Nowadays, it seems Republican candidates are competing over who can talk the toughest about illegal immigration. Yet, with November 2012 in mind, some are starting to see a yellow light signaling danger in battleground states with large Hispanic populations. “The discussion of creating electrified fences from sea to sea is neither prudent nor helpful,” said Ryan Call, chairman of the Republican Party of Colorado, where Hispanics cast 13% of the votes in 2008 and helped President Obama flip the state to blue. “They’re throwing red meat around in an attempt to mollify a particular aspect of the Republican base.” It is worth noting that besides Colorado, Obama cemented his victory in part by carrying three other swing states with large Hispanic voting populations: Florida, Nevada, and New Mexico. Republican strategists have hoped to win many of these voters back by appealing to their discontent over the economy and to their social conservatism—issues that helped George W. Bush win a historically high 44% of Hispanic voters in 2004. Now, however, Republican strategists agree that this direction may be problematic.

Among those who are postulating themselves as candidates for the next presidential election, both Herman Cain and Representative Michele Bachmann are proposing a 1,200-mile border fence. Mr. Cain said over the weekend that “part of his immigration policy would be to build an electrified fence on the country’s border with Mexico that could kill people trying to enter the country illegally.” This graphically outward display of hatred towards Hispanics is indeed very disturbing. The anti-immigrant rhetoric has reached such exaggerated lengths that it is astonishing to see how these nominees conduct themselves with such lack of sensitivity. Even Mr. Romney, who has been more measured in his remarks, may have lost Hispanic support over his criticism of a Texas law that allows some children of illegal immigrants to attend state colleges on in-state tuition. Mitt Romney has attacked Gov. Rick Perry of Texas as being soft on illegal immigration, at which Mr. Perry answered back accusing Mr. Romney of “hypocrisy” because, Mr. Perry said, “you had illegals working on your property.” “He can make as many trips to Florida and New Mexico and Colorado and other swing states that have a large Latino population, but he can write off the Latino vote. He’s not going to gain it again,” said Lionel Sosa, a strategist in Texas who has advised Mr. Bush on appealing to Hispanics. In each of those states, plus Nevada, Hispanics are a growing share of eligible voters, according to the Pew Hispanic Center. But even though Hispanics have traditionally favored Democrats, this preference went from garnering 67% of their votes in 2008, to only 60% during the 2010-midterm elections in which the Republican Party won a considerable majority. Despite quite a few Hispanics voting Republican due to their discontent with the economy, many more disapproved of the GOP’s harsh stance on border fencing and the DREAM Act legislation. “Their rhetoric on illegal immigration is very over the top. It will cost them in the future,” the strategist said.

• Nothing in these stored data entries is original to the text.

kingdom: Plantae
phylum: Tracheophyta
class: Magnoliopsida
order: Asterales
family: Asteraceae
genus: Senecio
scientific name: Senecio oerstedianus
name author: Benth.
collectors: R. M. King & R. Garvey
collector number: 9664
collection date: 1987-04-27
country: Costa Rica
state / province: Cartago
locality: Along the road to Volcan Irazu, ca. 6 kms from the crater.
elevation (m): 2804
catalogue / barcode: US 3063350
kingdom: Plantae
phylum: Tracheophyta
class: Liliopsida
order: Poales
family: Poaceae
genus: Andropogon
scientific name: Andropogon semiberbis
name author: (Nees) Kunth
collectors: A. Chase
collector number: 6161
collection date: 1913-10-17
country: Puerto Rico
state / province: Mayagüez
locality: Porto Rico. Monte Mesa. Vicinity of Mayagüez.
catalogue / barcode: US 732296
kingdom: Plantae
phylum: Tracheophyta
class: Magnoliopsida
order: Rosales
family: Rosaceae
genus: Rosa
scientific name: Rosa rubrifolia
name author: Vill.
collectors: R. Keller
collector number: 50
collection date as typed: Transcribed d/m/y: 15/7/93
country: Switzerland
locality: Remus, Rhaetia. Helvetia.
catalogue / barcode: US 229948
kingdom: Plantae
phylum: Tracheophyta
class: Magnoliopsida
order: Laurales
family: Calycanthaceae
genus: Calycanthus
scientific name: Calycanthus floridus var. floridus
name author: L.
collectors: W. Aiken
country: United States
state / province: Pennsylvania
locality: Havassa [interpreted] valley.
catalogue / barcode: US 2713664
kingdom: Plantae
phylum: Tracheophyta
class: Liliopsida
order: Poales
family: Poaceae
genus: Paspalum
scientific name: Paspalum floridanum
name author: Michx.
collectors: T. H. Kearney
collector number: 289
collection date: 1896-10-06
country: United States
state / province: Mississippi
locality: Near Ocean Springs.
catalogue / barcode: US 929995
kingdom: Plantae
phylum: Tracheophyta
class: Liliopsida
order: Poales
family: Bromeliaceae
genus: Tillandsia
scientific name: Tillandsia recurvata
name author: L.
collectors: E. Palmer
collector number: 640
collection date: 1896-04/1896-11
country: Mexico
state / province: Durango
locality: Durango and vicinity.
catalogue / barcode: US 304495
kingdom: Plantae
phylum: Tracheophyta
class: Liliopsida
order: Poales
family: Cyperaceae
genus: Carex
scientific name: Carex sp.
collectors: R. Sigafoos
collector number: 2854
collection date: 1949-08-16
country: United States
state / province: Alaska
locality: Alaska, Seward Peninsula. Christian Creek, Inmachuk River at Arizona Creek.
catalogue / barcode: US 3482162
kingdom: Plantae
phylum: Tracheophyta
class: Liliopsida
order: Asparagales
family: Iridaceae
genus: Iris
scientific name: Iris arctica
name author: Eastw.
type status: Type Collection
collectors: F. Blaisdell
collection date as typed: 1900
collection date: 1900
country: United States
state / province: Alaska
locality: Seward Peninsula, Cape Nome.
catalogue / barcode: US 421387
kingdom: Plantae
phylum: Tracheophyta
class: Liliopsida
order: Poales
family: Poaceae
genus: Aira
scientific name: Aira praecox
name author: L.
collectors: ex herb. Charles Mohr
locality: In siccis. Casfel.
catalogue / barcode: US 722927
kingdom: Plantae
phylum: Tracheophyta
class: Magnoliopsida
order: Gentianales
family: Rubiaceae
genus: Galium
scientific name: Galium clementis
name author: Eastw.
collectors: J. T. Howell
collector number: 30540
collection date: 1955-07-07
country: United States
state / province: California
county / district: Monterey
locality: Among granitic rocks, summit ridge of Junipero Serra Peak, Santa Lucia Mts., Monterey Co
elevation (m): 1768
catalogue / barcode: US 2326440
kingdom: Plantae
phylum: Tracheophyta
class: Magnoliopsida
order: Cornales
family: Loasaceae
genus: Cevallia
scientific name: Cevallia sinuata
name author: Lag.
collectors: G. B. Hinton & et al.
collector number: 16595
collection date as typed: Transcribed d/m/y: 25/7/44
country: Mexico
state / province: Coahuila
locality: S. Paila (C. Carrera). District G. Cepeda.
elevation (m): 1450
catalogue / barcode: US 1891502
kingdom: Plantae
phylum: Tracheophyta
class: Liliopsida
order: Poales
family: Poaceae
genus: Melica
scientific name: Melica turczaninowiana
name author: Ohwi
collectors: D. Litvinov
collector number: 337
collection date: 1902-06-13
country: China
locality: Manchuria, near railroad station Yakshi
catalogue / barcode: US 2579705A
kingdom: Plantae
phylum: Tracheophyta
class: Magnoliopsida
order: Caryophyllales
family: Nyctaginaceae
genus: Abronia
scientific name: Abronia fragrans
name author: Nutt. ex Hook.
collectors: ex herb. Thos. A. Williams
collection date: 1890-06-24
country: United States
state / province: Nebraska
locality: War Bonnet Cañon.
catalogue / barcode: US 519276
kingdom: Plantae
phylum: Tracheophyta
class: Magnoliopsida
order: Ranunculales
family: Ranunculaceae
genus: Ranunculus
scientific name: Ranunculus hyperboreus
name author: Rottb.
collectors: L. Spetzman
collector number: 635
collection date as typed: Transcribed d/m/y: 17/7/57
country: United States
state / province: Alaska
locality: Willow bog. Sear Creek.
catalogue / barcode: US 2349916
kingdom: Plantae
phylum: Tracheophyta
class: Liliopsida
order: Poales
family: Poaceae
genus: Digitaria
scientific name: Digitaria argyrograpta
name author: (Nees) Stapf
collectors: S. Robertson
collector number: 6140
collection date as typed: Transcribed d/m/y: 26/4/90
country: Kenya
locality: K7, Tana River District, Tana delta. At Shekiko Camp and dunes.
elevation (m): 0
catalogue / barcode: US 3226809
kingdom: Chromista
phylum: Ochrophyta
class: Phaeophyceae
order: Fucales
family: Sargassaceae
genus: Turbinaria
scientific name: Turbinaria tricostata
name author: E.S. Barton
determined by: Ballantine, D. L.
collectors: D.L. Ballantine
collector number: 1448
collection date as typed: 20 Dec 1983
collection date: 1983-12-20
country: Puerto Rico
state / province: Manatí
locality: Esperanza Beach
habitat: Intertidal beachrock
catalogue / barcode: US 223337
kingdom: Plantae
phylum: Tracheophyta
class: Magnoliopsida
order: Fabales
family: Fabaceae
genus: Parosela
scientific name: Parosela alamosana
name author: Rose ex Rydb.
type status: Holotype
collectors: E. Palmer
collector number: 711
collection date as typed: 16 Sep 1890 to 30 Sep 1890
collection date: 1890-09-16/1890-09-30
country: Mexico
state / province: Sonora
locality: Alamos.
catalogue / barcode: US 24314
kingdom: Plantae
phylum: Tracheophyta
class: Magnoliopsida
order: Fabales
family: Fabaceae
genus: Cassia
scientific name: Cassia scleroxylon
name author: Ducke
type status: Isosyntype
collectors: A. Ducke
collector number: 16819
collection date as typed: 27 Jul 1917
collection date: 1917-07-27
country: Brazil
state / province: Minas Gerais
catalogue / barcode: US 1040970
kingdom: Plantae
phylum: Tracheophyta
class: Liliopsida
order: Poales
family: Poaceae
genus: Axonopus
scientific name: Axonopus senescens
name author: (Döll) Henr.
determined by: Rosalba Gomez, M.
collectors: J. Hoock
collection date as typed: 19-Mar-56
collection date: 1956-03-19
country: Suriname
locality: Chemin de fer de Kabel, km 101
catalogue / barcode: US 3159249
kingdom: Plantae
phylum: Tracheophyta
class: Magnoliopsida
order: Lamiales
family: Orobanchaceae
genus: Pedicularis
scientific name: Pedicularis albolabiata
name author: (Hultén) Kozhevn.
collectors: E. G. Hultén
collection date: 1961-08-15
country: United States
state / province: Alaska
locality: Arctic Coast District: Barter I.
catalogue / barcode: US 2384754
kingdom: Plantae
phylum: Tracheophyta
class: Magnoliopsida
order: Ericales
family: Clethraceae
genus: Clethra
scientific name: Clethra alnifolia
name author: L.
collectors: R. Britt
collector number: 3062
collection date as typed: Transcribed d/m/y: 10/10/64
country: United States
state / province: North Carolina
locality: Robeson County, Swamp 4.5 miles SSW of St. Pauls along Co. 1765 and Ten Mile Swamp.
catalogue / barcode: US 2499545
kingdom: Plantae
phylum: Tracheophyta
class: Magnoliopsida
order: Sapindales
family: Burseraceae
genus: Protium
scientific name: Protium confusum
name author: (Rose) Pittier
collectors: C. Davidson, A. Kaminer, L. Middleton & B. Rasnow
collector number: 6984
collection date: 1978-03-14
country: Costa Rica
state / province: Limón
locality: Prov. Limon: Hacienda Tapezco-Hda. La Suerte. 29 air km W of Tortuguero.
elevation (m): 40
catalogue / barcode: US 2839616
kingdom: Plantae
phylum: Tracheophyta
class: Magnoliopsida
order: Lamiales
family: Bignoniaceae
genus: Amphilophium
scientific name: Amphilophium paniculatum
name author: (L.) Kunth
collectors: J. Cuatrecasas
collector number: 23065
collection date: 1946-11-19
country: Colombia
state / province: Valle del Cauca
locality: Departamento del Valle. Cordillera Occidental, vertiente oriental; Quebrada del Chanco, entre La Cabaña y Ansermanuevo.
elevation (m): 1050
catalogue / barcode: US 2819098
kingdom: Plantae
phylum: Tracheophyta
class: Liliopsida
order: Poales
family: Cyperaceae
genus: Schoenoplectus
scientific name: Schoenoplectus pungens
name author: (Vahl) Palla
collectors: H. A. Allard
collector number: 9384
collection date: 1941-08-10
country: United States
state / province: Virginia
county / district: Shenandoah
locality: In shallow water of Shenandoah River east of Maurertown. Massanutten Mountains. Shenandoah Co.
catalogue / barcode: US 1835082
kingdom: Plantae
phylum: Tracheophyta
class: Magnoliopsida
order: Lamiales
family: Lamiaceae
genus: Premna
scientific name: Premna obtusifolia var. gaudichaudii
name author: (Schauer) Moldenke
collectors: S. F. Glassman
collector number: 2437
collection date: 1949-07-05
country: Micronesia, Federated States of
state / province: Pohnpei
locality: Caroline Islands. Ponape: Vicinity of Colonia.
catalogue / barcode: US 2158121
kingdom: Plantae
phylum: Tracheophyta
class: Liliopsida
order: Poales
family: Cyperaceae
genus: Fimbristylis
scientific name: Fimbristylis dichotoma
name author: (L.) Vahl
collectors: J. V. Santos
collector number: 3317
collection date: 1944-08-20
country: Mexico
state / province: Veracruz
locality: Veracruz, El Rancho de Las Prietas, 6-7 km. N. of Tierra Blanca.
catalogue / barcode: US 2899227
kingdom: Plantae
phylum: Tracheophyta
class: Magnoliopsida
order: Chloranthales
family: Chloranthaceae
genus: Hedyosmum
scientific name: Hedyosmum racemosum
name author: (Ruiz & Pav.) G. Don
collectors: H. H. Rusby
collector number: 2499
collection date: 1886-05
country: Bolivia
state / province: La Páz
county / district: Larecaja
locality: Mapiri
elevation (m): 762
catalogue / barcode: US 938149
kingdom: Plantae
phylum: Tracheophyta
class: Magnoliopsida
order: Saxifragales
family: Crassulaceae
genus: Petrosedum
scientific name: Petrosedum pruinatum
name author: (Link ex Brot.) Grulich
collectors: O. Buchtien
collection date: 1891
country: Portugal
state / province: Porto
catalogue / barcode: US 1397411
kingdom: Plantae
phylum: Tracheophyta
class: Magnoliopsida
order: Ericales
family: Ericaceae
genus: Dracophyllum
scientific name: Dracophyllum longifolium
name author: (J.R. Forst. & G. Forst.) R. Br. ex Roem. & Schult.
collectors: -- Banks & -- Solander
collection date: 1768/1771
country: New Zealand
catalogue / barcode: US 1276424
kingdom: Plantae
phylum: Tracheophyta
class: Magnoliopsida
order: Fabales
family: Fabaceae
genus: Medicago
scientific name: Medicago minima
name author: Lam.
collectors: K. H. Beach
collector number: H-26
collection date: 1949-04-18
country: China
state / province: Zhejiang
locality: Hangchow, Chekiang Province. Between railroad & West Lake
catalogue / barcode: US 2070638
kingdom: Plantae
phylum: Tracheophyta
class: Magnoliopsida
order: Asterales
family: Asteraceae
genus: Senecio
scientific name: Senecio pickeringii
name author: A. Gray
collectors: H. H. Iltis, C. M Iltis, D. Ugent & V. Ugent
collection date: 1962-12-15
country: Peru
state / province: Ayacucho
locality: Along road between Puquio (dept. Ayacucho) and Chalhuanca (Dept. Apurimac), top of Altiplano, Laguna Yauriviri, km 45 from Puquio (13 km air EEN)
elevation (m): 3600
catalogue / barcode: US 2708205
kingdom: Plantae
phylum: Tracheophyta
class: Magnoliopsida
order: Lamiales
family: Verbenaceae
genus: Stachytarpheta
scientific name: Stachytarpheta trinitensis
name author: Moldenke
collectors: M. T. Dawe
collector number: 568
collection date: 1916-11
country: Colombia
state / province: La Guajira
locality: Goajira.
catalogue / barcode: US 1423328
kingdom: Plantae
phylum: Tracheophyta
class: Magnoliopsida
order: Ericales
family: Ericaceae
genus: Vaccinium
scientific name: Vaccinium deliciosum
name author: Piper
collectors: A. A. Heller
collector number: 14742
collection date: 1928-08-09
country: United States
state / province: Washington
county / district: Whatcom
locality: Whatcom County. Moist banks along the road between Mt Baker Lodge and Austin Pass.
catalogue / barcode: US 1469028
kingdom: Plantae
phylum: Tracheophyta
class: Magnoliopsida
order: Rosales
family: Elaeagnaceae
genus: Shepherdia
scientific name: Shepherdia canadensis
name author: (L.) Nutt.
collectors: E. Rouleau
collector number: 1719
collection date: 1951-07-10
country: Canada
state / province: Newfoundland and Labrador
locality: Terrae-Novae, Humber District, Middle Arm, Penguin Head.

A poll released by Latino Decisions, which is an organization that focuses on “states in which the Latino vote will play an important role in the 2012 elections,” shows that GOP presidential candidates have low recognition within this demographic. According to this poll, “none of the Republican presidential candidates has been able to captivate or attract the attention of Latinos until now. In other words, for the time being, among the eight candidates, there is no one equivalent to George W. Bush who would attract a significant percentage of the Latino vote.” The poll indicates that 46% of Latino voters have never heard of Mitt Romney and 40% have never heard of Rick Perry, even though they are the best known among the Republican candidates. Mitt Romney, who is apparently the favorite among the nominees, is favored by only 28% of Latino voters, while 25% have an unfavorable impression of him, and the rest of whom do not favor a Republican candidate at all. Rick Perry, the governor of Texas, “is someone few of the country’s Latino voters know: 40% of them have no idea who he is. Likewise, his approval level is abysmal and still lower than Romney’s at 22%. His level of disapproval is higher at 39%.”

In Florida, where the Hispanic vote has traditionally leaned Republican because of large number of conservative Cuban-Americans, immigration issues may be especially divisive in 2012. The fact that the Florida Senate refused to pass a tough immigration bill last spring is telling. Joe Grunters, chairman of the Republican Party of Sarasota County in Florida, said that showing toughness against illegal immigration was an “electrifying” issue and could bump a Republican candidate many points in primary polls. “In case they’re the nominee, it could be a deal-breaker where they take themselves out as a serious contender.” Yet will appealing to Tea Party members be enough to secure a Republican victory in Florida? This will remain to be seen. One thing that is certain, however, is that Hispanics are an ever-growing, prominent demographic, and they are here to stay so it would be wise not to alienate them any further, for not all of them are undocumented aliens, many have a legal stake in this country and it is theirs whose vote should be feared.